Unfortunately, our research project in Sri Lanka will only be working with people with physical difficulties. Our project partner, VisAbility, wanted us to work with people with learning disabilities but, unfortunately, the research team was not able to get ethics approval for that. My university was (understandably) concerned that I did not have the skills set or experience to be able to determine when people with learning disabilities were giving informed consent. While I share their concern, I can’t help worrying that the end result may be not enough attention to people with mental disabilities.

Meeting the Advisory Group

Hetty Blades

Tuesday (17 January 2017) was an exciting day for the project team as we gathered physically and virtually for our first Advisory Group (AG) meeting. Lars, Helena, and I were joined by AG member, Sarah Whatley, while Gerda, Mahesh, Adam, and AG members Darshan Ambalavanar, and Kanchana Nilmini Liyanapathiranage joined via Skype from Sri Lanka and Devon. There was merry chaos as we juggled four Skype connections across three computers from a small and very warm room in Coventry.

During the meeting, the team introduced the aims of the project and discussed VisAbility’s previous work, before turning our attention to methods, dissemination, and sustainability.
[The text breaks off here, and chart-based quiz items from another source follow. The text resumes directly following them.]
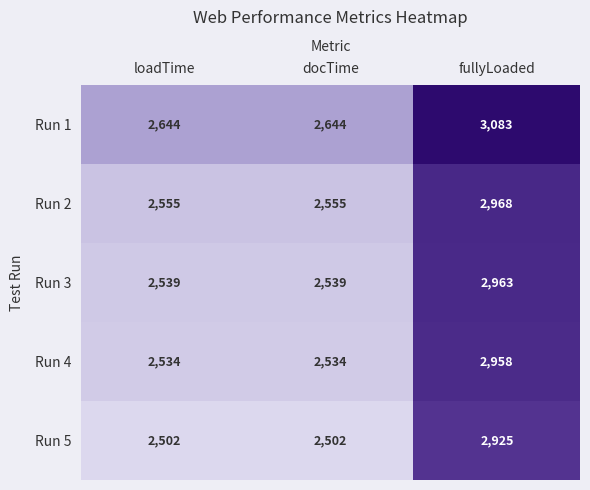

The value of Run 1 at loadTime is 2644. True or false?

True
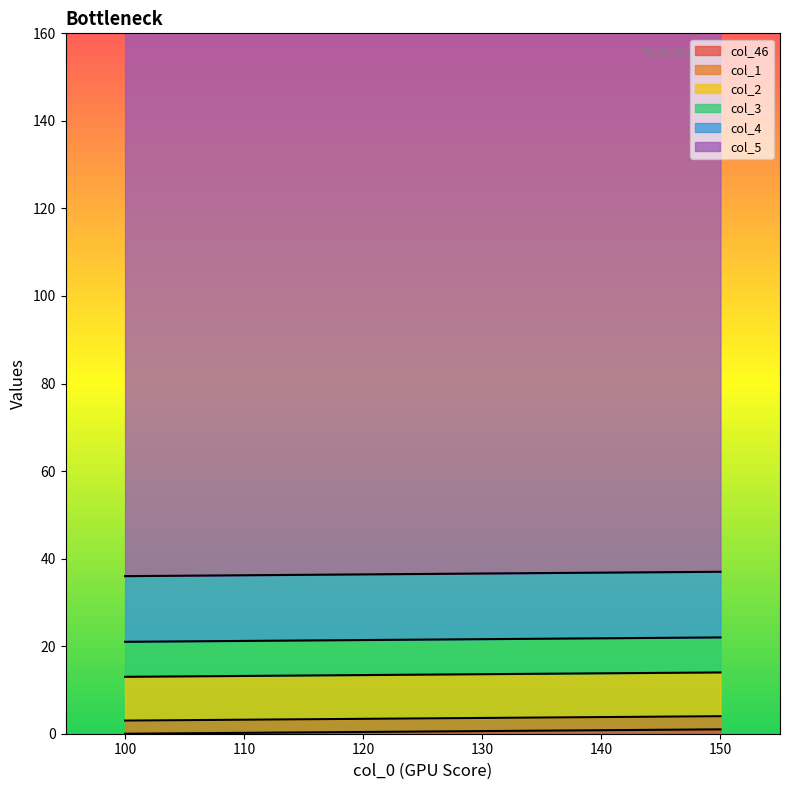

What are all the series names shown in the legend?

col_46, col_1, col_2, col_3, col_4, col_5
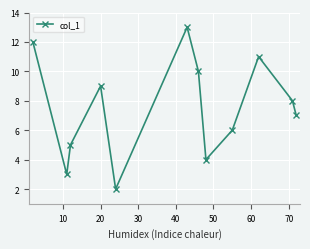

How many categories are shown in the chart?

12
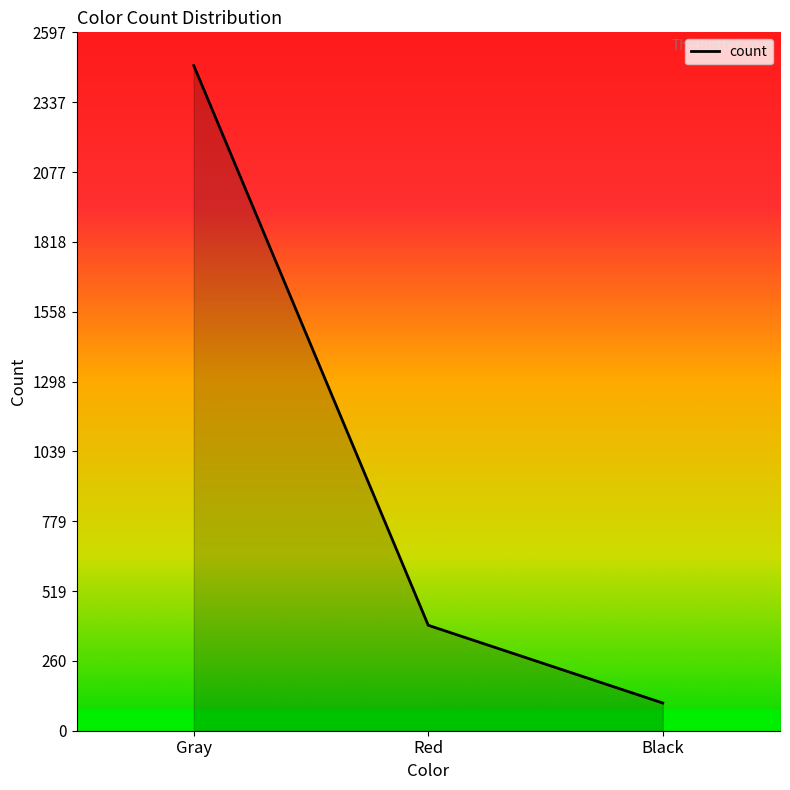

What is the difference between the values at Black and Gray?

2370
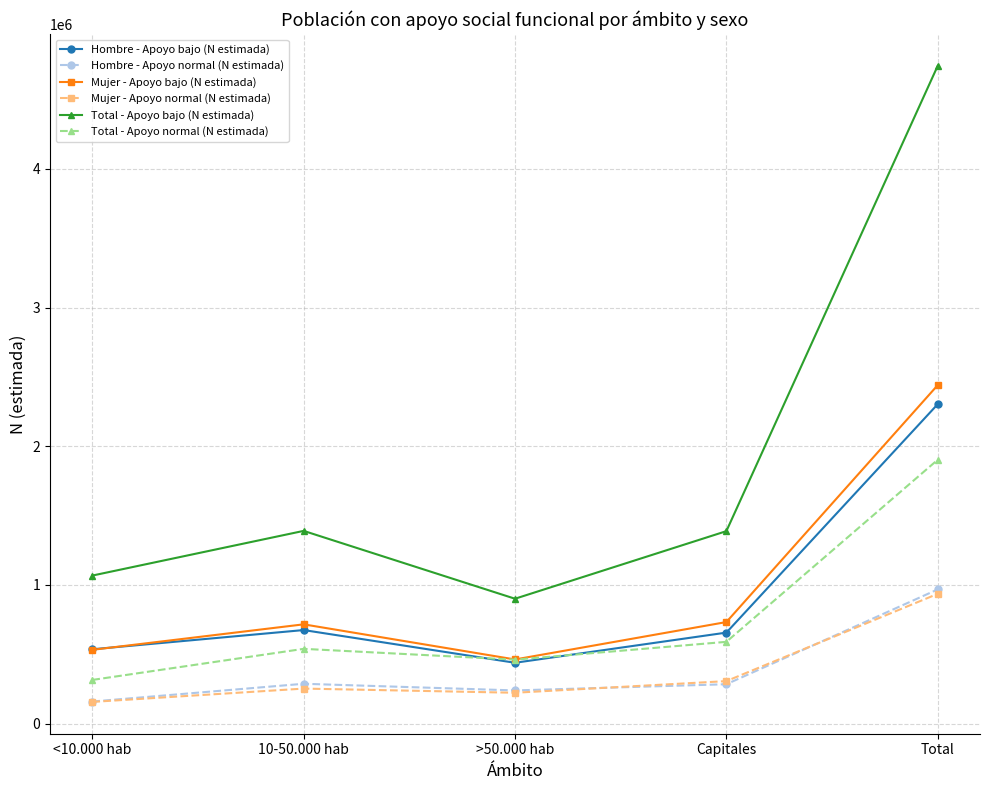

Which series has the widest spread of values?

Total - Apoyo bajo (N estimada)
The question of how to capture, record, and analyse the experiences of the participants is central to this project. We are planning to work with a range of people, including workshop participants and their family members, friends and relatives as well as people working in local NGOs and government. We will use a mixed-method approach, including interviews, discussion, questionnaires, and movement tasks in order to examine and analyse the impact of VisAbility’s work on the participants’ self-esteem, empowerment, and physical and mental wellbeing.

The AG raised some important questions about the project. For example, when talking about methods an important point was made about the cultural inscription of the body. The way we move and the signification of gesture and body language differs across cultural contexts. Equally, the methods for analysing these things are culturally specific, calling for an innovative cross-cultural approach. The considerations of inter-cultural research came up in multiple ways throughout the meeting with discussions about the necessity and complexities of translation, and questions about how the language used to describe disability might differ between the UK and Sri Lanka.

Some of the participants have become disabled as a result of the war or illness, whereas others have disabilities that they were born with. Therefore, another important question raised by the AG was about how the project will cater for people with a wide range of disabilities. Furthermore, we were probed about how we will make sure that the project will benefit participants in both the short and long term. It is very important to the team that this research supports the people and communities we are working with, and this meeting was really useful for helping us to clarify how we will go about ensuring this.

Despite some inevitable connection problems it was wonderful to meet some of the AG, and to have an opportunity to probe some of our thinking about the project. Thank you to everyone who was involved! I am looking forward to the next meeting!